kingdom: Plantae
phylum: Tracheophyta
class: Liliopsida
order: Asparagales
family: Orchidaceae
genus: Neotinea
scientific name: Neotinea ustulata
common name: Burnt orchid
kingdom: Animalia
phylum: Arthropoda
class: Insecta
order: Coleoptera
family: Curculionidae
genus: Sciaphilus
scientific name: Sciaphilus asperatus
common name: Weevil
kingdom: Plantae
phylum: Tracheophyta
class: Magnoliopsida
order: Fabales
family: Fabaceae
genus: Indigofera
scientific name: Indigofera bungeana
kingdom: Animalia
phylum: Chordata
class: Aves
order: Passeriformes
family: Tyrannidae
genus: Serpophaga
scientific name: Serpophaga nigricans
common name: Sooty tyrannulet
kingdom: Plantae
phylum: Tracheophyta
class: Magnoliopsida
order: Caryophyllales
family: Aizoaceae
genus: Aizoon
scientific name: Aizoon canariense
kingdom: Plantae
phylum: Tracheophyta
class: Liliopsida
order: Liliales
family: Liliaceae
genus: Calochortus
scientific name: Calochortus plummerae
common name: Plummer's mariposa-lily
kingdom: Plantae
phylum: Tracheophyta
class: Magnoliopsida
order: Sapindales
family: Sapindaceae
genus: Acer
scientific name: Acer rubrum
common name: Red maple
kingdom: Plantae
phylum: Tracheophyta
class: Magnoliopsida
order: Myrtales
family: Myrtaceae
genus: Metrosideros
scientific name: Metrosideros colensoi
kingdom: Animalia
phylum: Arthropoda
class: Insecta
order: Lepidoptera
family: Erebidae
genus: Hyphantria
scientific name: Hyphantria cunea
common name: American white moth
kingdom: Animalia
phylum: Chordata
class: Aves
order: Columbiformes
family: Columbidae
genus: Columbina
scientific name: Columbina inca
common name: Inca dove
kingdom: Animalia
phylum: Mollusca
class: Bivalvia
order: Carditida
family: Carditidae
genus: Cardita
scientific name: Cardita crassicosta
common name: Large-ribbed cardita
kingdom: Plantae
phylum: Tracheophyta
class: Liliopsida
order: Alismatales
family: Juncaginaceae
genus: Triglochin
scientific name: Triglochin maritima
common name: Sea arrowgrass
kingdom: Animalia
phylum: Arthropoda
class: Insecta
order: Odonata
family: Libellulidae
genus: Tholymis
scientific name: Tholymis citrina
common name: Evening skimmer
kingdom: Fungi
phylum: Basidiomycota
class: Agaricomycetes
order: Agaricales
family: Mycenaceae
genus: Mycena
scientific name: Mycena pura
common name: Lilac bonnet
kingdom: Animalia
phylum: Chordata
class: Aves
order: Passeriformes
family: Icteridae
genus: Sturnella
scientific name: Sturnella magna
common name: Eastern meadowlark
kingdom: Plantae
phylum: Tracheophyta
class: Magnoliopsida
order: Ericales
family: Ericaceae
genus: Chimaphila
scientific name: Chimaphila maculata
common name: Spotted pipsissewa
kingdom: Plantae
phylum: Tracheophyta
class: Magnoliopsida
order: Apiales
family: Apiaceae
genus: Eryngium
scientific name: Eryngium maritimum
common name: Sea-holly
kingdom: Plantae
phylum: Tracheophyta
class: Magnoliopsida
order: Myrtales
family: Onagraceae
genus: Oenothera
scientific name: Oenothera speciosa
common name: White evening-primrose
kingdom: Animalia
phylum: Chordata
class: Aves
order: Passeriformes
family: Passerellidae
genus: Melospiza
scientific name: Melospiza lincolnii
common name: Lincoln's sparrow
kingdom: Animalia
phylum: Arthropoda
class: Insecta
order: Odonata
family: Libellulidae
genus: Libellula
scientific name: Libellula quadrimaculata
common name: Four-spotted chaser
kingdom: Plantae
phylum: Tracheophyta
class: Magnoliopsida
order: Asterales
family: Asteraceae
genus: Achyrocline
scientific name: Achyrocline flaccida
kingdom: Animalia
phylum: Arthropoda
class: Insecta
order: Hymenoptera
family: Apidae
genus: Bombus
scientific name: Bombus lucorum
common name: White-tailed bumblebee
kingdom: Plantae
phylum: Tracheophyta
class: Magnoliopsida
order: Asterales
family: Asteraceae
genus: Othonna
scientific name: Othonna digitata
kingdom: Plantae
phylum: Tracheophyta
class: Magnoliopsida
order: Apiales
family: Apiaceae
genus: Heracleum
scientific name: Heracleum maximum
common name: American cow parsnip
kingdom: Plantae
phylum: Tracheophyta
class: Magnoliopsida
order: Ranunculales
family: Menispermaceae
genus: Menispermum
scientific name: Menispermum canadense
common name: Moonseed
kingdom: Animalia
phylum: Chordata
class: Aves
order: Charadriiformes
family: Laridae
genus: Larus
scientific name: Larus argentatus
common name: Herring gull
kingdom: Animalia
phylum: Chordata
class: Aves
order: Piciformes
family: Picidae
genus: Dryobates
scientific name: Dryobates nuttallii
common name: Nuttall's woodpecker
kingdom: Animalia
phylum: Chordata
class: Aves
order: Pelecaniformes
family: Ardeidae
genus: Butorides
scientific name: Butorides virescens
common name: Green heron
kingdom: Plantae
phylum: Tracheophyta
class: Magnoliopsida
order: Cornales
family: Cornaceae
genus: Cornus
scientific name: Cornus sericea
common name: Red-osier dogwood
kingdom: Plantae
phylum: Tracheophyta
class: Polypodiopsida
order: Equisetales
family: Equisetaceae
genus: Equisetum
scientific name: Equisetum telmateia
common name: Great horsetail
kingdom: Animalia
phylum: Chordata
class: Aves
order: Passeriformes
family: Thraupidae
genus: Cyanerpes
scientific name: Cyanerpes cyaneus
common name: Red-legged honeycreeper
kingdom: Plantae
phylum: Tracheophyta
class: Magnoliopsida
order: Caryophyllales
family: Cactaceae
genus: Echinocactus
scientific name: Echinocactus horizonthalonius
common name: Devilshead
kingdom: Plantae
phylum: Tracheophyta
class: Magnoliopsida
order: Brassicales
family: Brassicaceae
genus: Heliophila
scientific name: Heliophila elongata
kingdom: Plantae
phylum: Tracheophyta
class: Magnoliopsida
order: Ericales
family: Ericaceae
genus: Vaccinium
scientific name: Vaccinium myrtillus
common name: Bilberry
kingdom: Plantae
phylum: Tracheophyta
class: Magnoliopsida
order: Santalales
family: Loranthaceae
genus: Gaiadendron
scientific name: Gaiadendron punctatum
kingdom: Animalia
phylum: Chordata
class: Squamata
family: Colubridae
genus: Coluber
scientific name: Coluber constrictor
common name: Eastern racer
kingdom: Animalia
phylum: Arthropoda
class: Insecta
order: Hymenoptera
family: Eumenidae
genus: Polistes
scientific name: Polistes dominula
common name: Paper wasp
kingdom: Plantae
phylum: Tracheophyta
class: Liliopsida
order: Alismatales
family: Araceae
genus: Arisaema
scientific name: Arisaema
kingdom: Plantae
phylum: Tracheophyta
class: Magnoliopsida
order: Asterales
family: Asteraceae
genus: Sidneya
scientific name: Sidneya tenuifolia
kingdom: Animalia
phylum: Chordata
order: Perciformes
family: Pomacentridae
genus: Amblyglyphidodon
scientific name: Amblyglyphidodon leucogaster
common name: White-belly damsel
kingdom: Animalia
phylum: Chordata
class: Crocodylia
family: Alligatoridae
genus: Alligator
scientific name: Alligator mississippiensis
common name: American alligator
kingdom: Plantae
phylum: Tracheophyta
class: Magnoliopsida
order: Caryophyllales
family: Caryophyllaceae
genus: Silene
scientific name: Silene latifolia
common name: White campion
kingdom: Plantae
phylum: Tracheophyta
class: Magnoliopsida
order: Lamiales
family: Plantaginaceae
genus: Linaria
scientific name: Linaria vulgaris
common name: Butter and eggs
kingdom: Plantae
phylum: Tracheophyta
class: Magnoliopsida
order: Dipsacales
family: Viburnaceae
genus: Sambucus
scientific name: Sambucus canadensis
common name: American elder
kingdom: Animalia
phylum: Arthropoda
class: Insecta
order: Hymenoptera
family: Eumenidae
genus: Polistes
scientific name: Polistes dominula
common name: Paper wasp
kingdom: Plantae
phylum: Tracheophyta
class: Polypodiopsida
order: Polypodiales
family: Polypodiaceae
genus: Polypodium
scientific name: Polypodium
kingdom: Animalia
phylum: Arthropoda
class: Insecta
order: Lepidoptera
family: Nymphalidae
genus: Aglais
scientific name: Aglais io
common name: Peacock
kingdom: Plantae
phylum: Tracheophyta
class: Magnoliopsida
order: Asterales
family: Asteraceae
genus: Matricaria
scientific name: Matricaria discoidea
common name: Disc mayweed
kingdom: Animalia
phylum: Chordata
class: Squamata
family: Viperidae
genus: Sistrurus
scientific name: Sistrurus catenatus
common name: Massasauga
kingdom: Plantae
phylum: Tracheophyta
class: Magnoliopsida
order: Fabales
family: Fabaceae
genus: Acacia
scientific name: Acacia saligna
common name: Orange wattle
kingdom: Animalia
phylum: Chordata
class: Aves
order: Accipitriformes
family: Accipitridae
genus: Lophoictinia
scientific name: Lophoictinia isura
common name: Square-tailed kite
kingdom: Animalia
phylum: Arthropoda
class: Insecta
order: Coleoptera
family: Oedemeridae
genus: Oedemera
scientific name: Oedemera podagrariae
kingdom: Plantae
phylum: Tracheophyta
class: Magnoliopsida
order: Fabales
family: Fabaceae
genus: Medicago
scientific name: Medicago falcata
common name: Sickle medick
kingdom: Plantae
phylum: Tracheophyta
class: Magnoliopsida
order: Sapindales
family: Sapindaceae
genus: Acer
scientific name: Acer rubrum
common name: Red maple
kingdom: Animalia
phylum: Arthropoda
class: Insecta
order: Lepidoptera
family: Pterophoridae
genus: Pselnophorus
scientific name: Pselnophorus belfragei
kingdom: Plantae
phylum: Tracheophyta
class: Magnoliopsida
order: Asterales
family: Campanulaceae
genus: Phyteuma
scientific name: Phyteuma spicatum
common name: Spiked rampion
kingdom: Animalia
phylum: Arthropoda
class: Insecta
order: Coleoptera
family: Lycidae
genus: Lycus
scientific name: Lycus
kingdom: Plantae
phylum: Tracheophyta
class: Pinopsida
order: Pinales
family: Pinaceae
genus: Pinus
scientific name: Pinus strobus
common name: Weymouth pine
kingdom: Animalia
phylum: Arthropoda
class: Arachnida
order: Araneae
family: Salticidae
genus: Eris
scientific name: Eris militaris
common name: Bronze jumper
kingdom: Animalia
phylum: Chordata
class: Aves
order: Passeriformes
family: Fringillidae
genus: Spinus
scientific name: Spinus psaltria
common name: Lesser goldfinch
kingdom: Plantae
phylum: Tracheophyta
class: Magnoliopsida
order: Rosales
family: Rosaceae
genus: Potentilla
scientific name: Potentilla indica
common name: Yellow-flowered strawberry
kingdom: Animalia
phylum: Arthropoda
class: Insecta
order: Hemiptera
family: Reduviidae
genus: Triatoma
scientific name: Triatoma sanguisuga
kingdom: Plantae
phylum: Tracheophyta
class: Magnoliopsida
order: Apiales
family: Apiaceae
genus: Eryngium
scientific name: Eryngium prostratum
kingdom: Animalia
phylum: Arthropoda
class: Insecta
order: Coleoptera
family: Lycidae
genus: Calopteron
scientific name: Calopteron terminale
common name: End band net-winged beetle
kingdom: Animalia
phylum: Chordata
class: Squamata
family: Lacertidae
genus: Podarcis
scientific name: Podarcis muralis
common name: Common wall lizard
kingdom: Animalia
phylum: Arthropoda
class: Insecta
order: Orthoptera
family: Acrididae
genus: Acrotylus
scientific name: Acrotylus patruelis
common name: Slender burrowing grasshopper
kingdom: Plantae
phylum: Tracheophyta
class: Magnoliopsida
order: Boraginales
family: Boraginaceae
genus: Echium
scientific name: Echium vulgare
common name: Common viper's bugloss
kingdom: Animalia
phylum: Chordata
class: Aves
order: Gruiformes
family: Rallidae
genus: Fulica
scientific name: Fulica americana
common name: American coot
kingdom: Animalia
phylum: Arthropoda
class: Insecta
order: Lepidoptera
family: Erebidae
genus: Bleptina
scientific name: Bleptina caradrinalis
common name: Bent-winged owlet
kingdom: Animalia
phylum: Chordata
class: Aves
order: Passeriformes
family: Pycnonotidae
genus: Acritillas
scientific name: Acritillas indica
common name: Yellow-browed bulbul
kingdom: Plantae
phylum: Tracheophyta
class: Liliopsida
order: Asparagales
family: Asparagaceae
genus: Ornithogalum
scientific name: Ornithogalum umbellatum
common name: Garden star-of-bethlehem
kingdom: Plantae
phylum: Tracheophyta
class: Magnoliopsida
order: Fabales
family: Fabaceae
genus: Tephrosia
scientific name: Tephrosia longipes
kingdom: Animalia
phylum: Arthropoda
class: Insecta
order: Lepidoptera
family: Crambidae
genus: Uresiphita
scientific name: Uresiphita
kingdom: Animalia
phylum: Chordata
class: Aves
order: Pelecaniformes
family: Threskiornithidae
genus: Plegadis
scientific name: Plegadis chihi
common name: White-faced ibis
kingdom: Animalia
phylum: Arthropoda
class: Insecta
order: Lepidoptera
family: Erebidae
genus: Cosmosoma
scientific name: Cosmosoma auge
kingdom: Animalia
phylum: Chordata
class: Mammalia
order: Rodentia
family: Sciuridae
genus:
====
- **Lavoro richiesto**:
Trascrivi in un elenco JSON di stringhe le righe dei record che vanno da quella contenente "family: Apidae" fino a quella contenente "genus: Heracleum", entrambe incluse. Usa una stringa per ogni riga e ometti le righe vuote.

- **Risposta corretta**:
[
  "family: Apidae",
  "genus: Bombus",
  "scientific name: Bombus lucorum",
  "common name: White-tailed bumblebee",
  "kingdom: Plantae",
  "phylum: Tracheophyta",
  "class: Magnoliopsida",
  "order: Asterales",
  "family: Asteraceae",
  "genus: Othonna",
  "scientific name: Othonna digitata",
  "kingdom: Plantae",
  "phylum: Tracheophyta",
  "class: Magnoliopsida",
  "order: Apiales",
  "family: Apiaceae",
  "genus: Heracleum"
]